Just a little splash, absolutely no saturation
And TBF, there’s a *lot* of hidden AI in background business services, and growing rapidly. Stuff users never see and may not even have an interface or output long form text. It’s pretty huge.
Yes of course many machine learning methods are used extensively and are useful and effective and can often use less energy than a declarative program!
LLMs are not one of them.
I’m not defending the practice, but LLMs are used in quite a number of areas in backend systems now and continue to grow. Vector embedding w/ semantic matching on its own is pretty huge. I’ve been involved w/ a few large scale LLM projects where no consumer would ever know they were there.
That's one possibility. You'd have to repeat it with other sentences and have it consistently come up with one extra count to have stronger evidence though. LLMs have found to be very bad at basic math, so it could be another sort of error.
It took several tries, but I finally found a way to ask Copilot why it fucked up. It gave a pretty good answer – but an answer that implies that you just can't rely on an LLM to answer even basic questions.
There is no truth or falisity baked anywhere into the thing whatsoever. What it has learned is "grammar and naturalness of language". Which is, don't get me wrong, an enormous technical achievement. But the thing doesn't know anything at all, and especially with mathematical things, it really sucks
And that's worth getting at it, because math's grammar, especially, is very stripped down. It exists to sort out truth from falsity in a lot of ways, so "grammatically correct false things" are easy to pose in formal math. Exactly the task that chatgpt is bad at
I think you're both wrong. LLMs are actually good at math: feed them a complicated math problem, and they'll spit out an answer. But a lot of LLMs are bad at *counting*. Which is the thing you do to get numbers. Counting isn't math, it's a precursor to math.
I'm very much in the "it's a thing with a purpose, that can accomplish many things", but yeah, people's whose main interest is marketing and sales oversold it, and then the tech cheerleaders got involved.
And yeah, then people (rightly) started dunking on those two groups.

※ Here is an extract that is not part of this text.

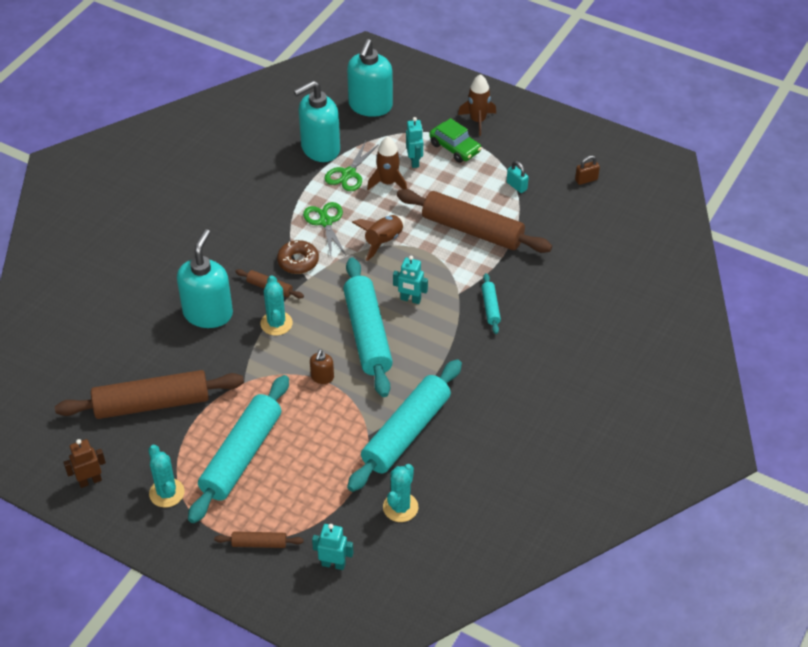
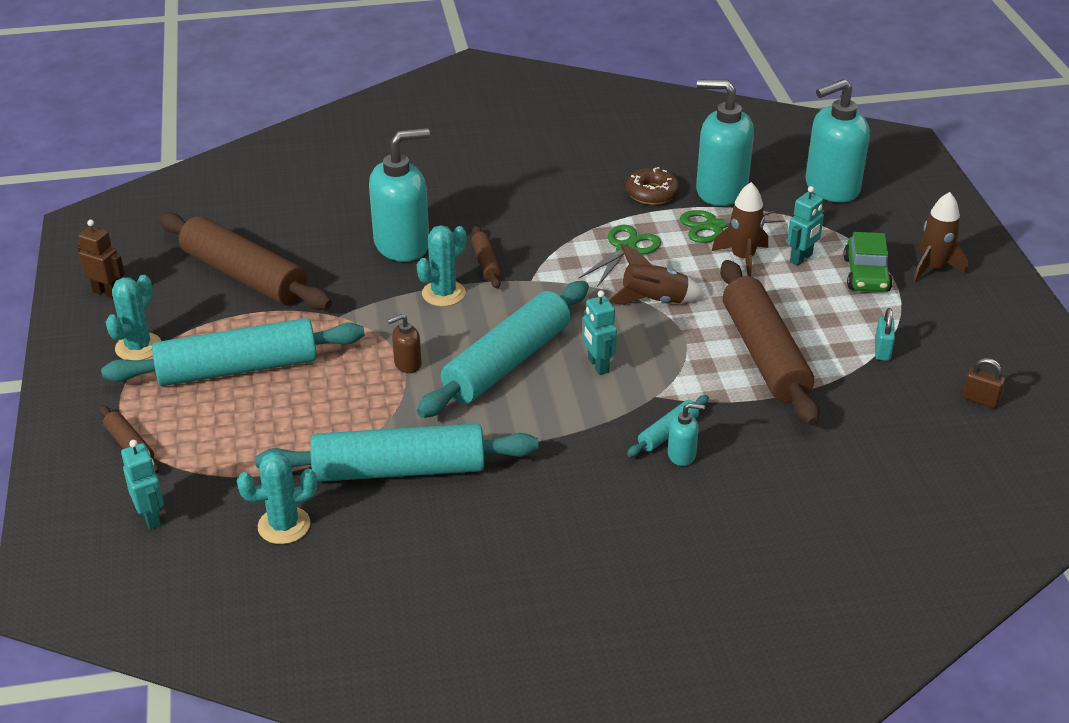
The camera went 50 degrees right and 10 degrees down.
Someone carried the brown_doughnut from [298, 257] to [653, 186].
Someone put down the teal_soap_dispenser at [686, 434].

it's also worth contrasting the other technical task that ChatGPT is surprisingly good at - coding assistance. There, creativity is less valuable than a consistent following of dominant conventions -repeatable code is more valuable than hyperoptimized code. Programmers favor naturalness
Does the emoji mean it knows it's getting it wrong and just likes messing with us? And if it knows that, does it know some of us will ask that very question?